Ce recours aux droits de l’homme à des fins environnementales n’est toutefois pas une panacée. Il souffre d’abord des limites inhérentes à la nature même de ce régime de droit international, notamment sur la question de la protection des intérêts des générations futures. En fait, il faut désormais même redouter que le recours intensif au droit international des droits de l’homme à des fins de protection de l’environnement ne l’affaiblisse à long terme. La pratique dans ce domaine se fait en effet parfois au prix d’une méconnaissance, voire d’un sacrifice des spécificités des droits de l’homme. On mentionnera ainsi le passage en force et peu réfléchi du droit de l’homme à un environnement sain sur certains points comme l’extraterritorialité, et ce au mépris des limites politiques inhérentes au champ d’application des droits de l’homme. Il faut aussi craindre la remise en cause plus profonde de la spécificité structurelle et normative de ces droits. Certes, l’on peut se réjouir du dépassement de l’anthropocentrisme en droit international et d’une meilleure prise en compte de l’environnement des personnes pour la protection effective de leurs droits. Il ne faudrait pas toutefois précipiter par-là encore davantage, par excès d’anthropomorphisme juridique et l’assimilation pure et simple des droits d’autres sujets (comme p.ex. les animaux ou les rivières) à ceux de la personne humaine, le processus de dilution de ce qui est le propre du droit international des droits de l’homme, à savoir sa contribution dès le 20e siècle à la définition et la protection de l’humanité par la garantie juridique du statut fondamental égal de chaque personne.

◊ Pour (re)voir la leçon inaugurale au Collège de France de S. Besson

UNE NOTION EN DEBAT : Les « communs globaux » par S. Besson

Les définitions des « communs », au pluriel, abondent de nos jours et varient beaucoup selon les disciplines (p.ex. entre les communs de l’économie, de l’anthropologie et ceux du droit), selon ce qui est qualifié de commun (p.ex. des intérêts, biens, espaces, ressources, procédures, institutions, etc.), ou encore de leur localisation (p.ex. des communs locaux ou globaux et territoriaux ou non).
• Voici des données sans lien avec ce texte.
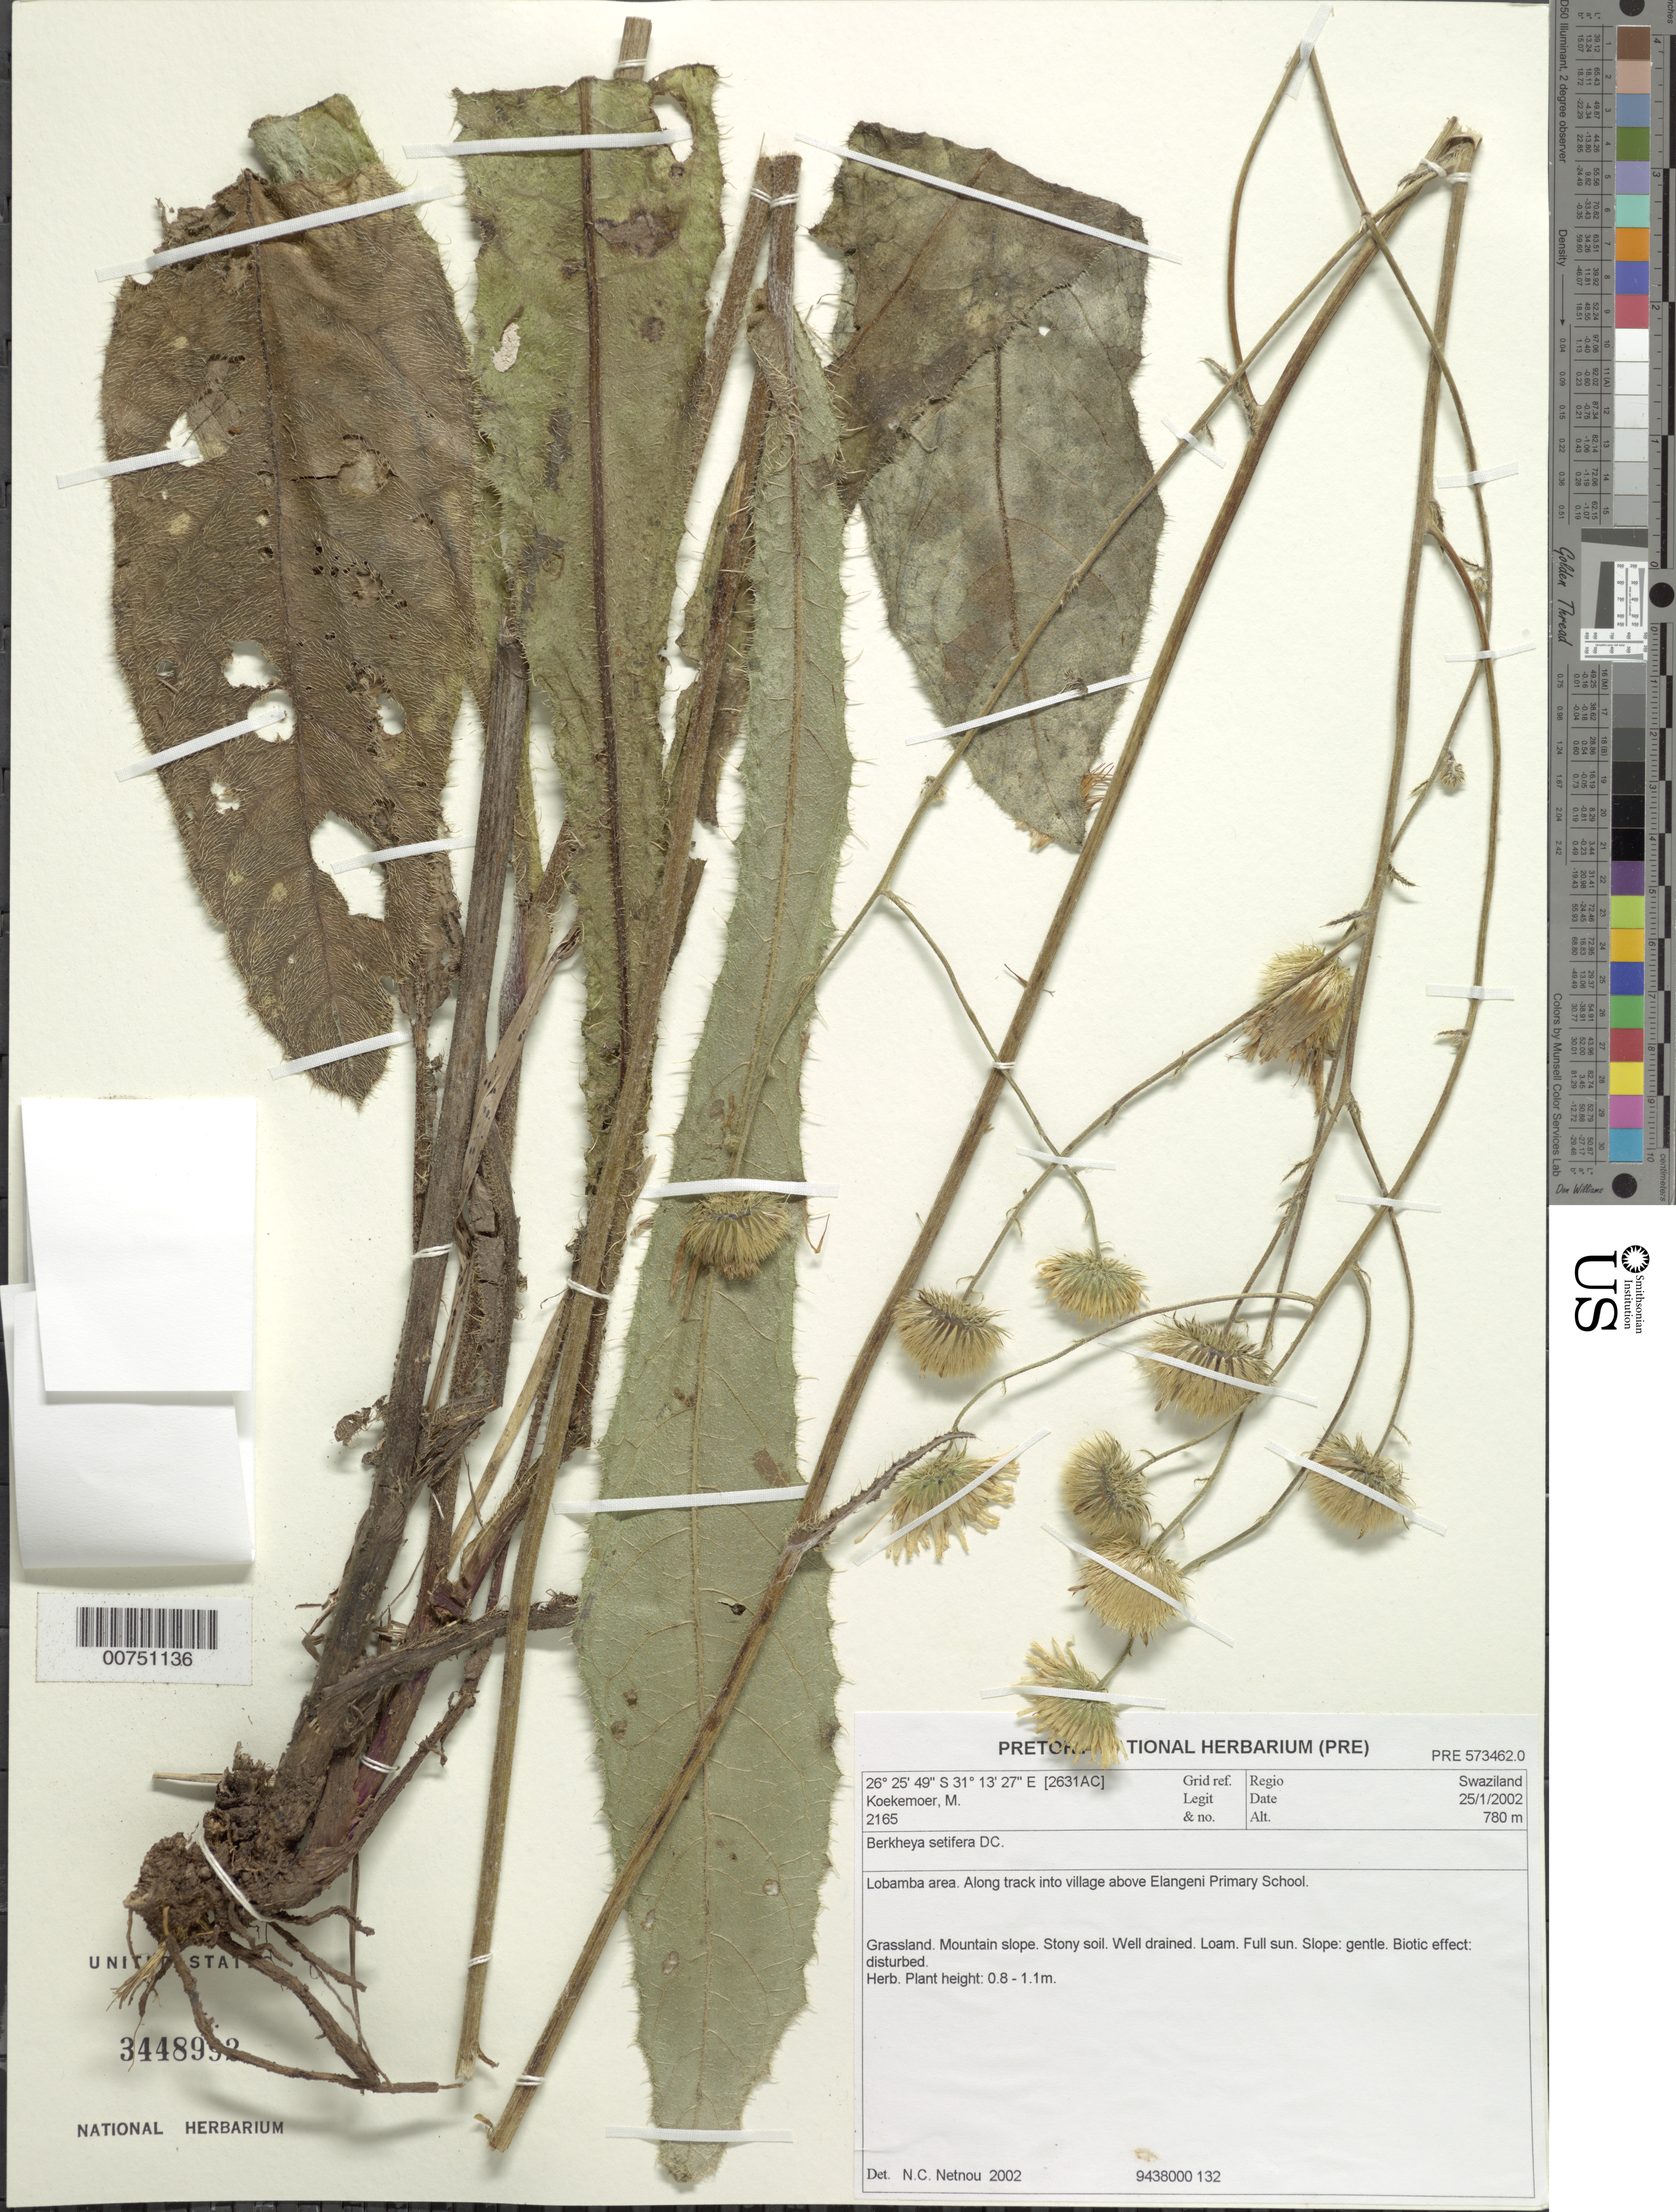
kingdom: Plantae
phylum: Tracheophyta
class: Magnoliopsida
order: Asterales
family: Asteraceae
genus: Berkheya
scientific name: Berkheya setifera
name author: DC.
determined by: Netnou, N. C.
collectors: M. Koekemoer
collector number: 2165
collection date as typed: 25 January 2002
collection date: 2002-01-25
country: Eswatini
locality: Lobamba Area, along track into village above Elangeni Primary School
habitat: Grassland; mountain slope, stony soil, well-drained, loam, full sun, gentle slope, disturbed area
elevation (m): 780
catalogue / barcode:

Littéralement, il s’agit de ce qui relève de la responsabilité de tous et est à la charge de tous, ce qui à la fois décrit un état de choses et signale un devoir à cet égard.

L’un des défis actuels en droit international de l’environnement est de mieux définir ce qu’il faut entendre par « communs globaux », de les identifier et d’en organiser les principes juridiques et surtout un cadre institutionnel (et non pas seulement administratif et technoscientifique, comme cela a souvent été le cas, notamment dans le domaine maritime) à même de garantir la légitimité politique des décisions prises et du droit adopté au sujet de ces communs. Il est urgent que les juristes s’attellent à cette tâche à l’heure où, et ce n’est qu’un exemple, l’extraction unilatérale des ressources des grands fonds marins et l’exploitation minière d’astéroïdes par certains États et entreprises privées procèdent très rapidement, au mépris de nos responsabilités à l’égard de ces communs.